▸ TASK GOAL:
Pull every line with "back" from the data.

▸ AVAILABLE DATA:
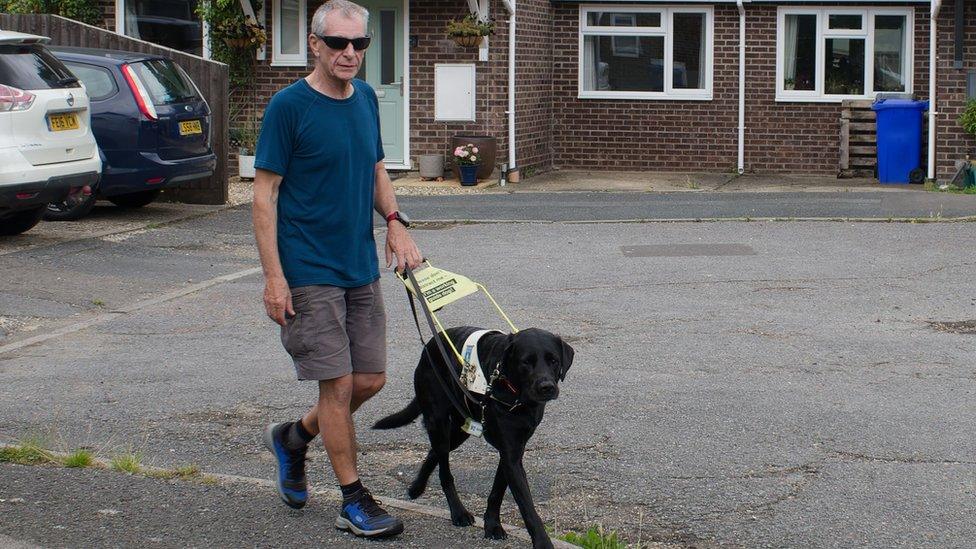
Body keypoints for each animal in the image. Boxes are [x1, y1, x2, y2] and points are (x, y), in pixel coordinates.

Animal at [372, 328, 572, 544]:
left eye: (553, 360)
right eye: (526, 362)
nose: (546, 387)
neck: (516, 395)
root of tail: (430, 346)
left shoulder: (513, 450)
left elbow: (497, 492)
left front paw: (492, 524)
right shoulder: (510, 455)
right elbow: (527, 507)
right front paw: (542, 541)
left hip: (460, 429)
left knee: (434, 452)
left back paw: (417, 487)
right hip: (438, 422)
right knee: (444, 472)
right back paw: (458, 512)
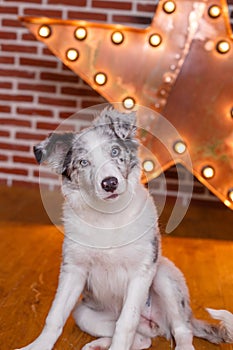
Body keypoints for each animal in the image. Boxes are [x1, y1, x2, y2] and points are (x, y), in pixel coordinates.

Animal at [17, 108, 233, 348]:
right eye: (83, 162)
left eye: (114, 151)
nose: (110, 183)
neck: (109, 217)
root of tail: (157, 325)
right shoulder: (73, 269)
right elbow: (54, 316)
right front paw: (39, 345)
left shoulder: (142, 271)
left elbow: (126, 323)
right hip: (85, 313)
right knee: (143, 339)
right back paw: (99, 344)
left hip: (164, 277)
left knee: (182, 330)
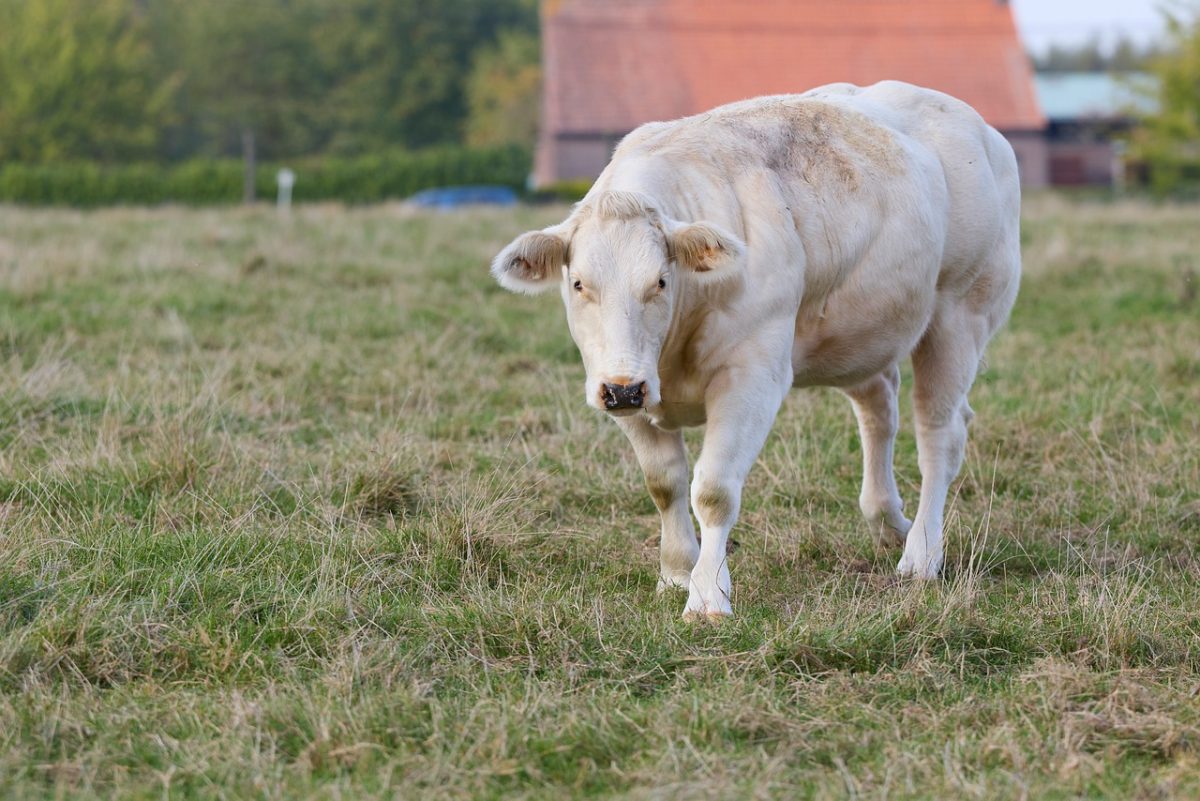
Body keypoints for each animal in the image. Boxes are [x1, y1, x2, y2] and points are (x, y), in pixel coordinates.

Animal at [490, 81, 1021, 620]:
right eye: (579, 283)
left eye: (660, 281)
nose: (624, 391)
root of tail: (978, 127)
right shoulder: (619, 382)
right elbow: (664, 483)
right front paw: (676, 572)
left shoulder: (752, 375)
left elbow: (714, 490)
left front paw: (707, 594)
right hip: (864, 329)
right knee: (879, 411)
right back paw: (888, 521)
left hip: (961, 314)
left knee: (940, 435)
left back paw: (922, 554)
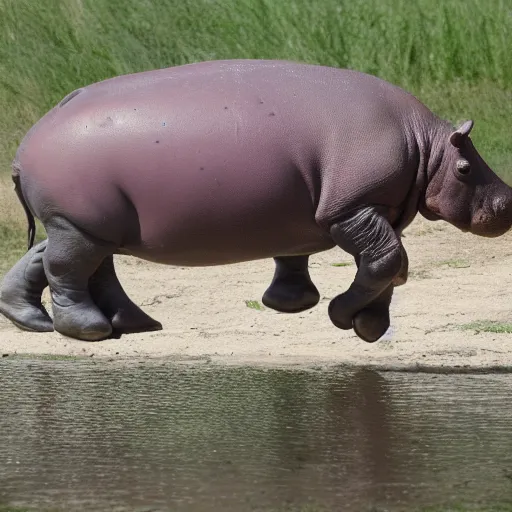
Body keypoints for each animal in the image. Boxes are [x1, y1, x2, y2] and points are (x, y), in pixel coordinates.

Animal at [1, 59, 512, 340]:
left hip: (88, 225)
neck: (425, 145)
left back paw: (101, 324)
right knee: (67, 270)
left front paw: (344, 320)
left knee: (62, 262)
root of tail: (22, 151)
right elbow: (389, 261)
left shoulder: (340, 212)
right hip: (81, 223)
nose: (508, 201)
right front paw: (344, 317)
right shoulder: (353, 207)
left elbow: (384, 266)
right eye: (465, 168)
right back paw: (90, 330)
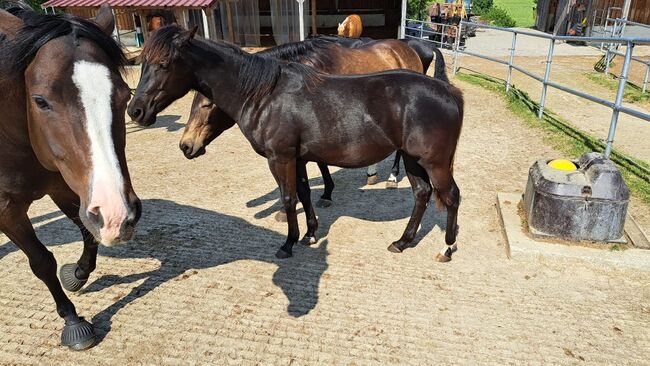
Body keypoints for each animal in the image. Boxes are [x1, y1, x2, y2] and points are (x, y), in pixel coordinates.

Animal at [0, 5, 141, 348]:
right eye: (39, 100)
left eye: (125, 96)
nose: (119, 215)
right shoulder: (5, 210)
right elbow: (41, 261)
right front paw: (73, 321)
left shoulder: (66, 188)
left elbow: (89, 235)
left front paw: (77, 274)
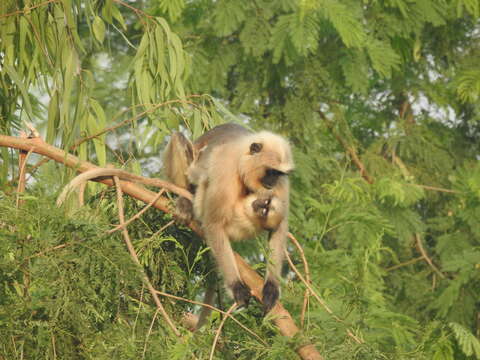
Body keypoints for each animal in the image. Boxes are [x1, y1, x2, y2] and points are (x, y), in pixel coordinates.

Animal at [164, 122, 292, 314]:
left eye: (278, 174)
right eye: (270, 171)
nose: (272, 182)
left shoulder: (280, 186)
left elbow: (279, 226)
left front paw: (271, 287)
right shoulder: (226, 169)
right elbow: (214, 223)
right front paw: (236, 287)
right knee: (179, 141)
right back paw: (185, 201)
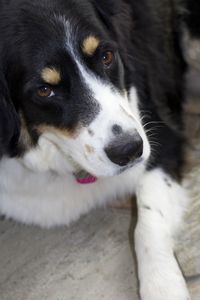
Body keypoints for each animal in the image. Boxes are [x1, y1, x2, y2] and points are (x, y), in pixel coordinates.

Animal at [0, 0, 198, 298]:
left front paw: (162, 285)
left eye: (106, 56)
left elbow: (147, 220)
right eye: (44, 90)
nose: (129, 149)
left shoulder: (160, 135)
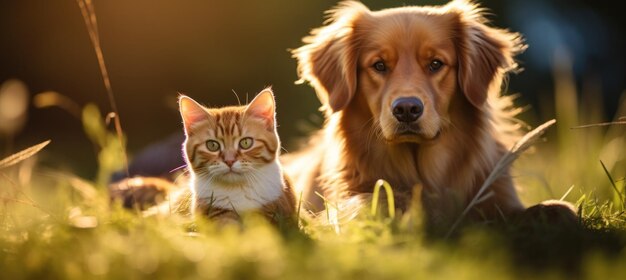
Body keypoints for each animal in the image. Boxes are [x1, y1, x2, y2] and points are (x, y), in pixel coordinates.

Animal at [177, 88, 296, 224]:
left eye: (246, 143)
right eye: (212, 145)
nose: (229, 160)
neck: (237, 189)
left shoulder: (277, 208)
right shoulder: (211, 210)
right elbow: (226, 223)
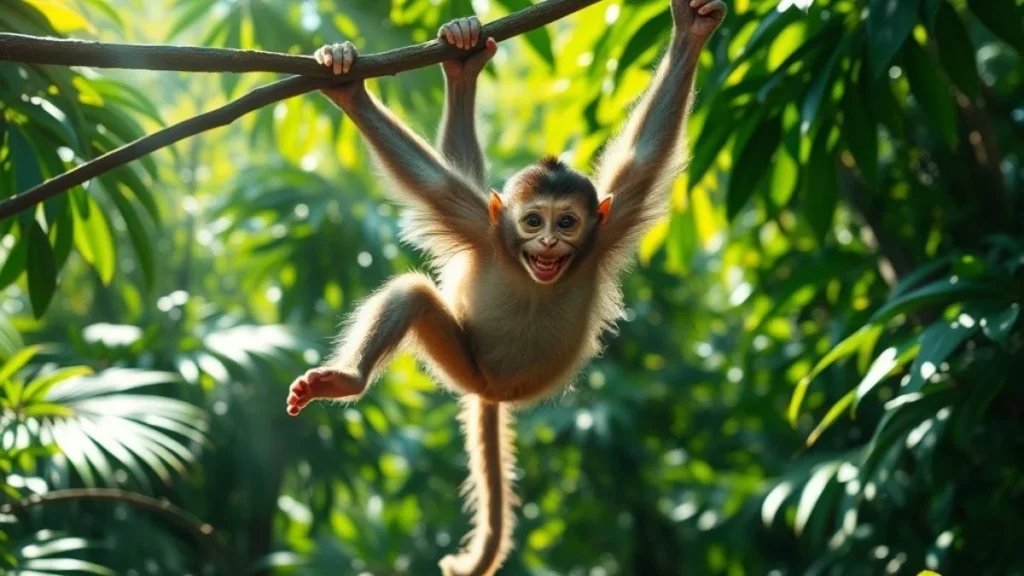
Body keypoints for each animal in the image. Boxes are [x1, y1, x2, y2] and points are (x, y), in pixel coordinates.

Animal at [287, 2, 726, 574]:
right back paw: (346, 381)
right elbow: (434, 184)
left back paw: (462, 69)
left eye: (567, 223)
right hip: (462, 362)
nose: (547, 243)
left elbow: (646, 155)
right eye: (534, 220)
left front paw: (691, 32)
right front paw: (348, 89)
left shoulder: (604, 233)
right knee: (414, 294)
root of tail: (495, 392)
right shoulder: (482, 227)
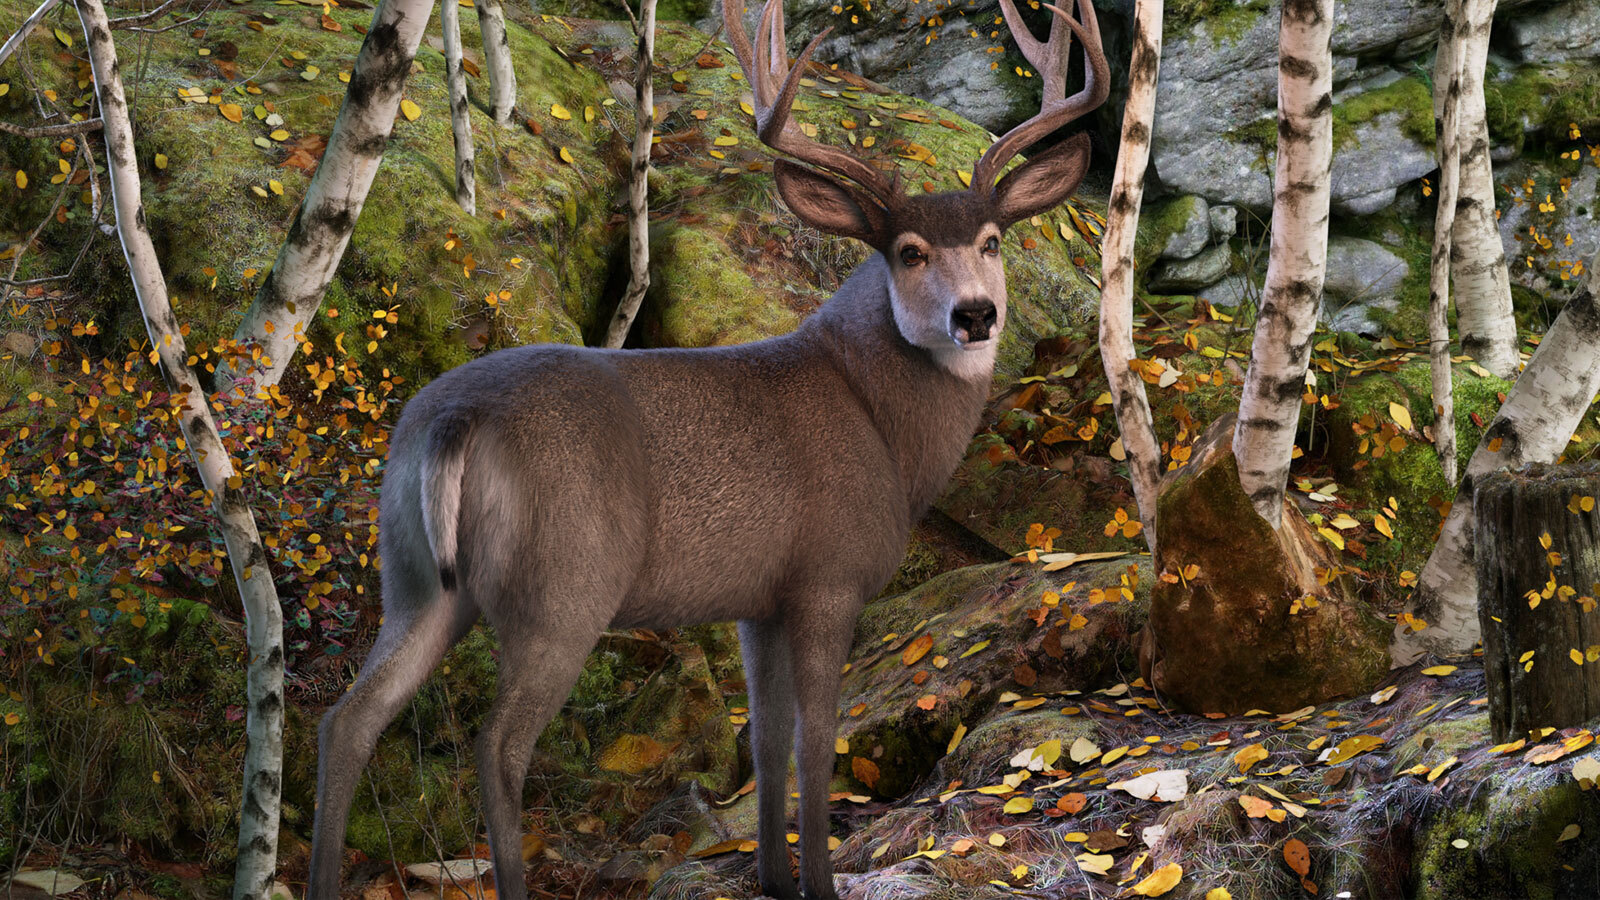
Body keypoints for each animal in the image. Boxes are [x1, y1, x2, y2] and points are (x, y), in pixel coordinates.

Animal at [305, 0, 1105, 897]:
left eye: (995, 239)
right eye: (909, 250)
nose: (975, 315)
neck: (883, 428)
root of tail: (456, 423)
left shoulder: (760, 598)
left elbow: (764, 738)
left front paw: (773, 879)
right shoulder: (828, 578)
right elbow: (815, 743)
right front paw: (818, 883)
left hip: (415, 578)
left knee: (347, 720)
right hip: (564, 584)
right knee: (498, 745)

▸ SOLUTION FOR THIS EXERCISE:
left back paw: (417, 487)
right back paw: (458, 512)
right back paw: (99, 344)
right back paw: (888, 521)
left back paw: (922, 554)
left back paw: (101, 324)
right back paw: (90, 330)
right back paw: (185, 201)
right back paw: (346, 381)
left back paw: (462, 69)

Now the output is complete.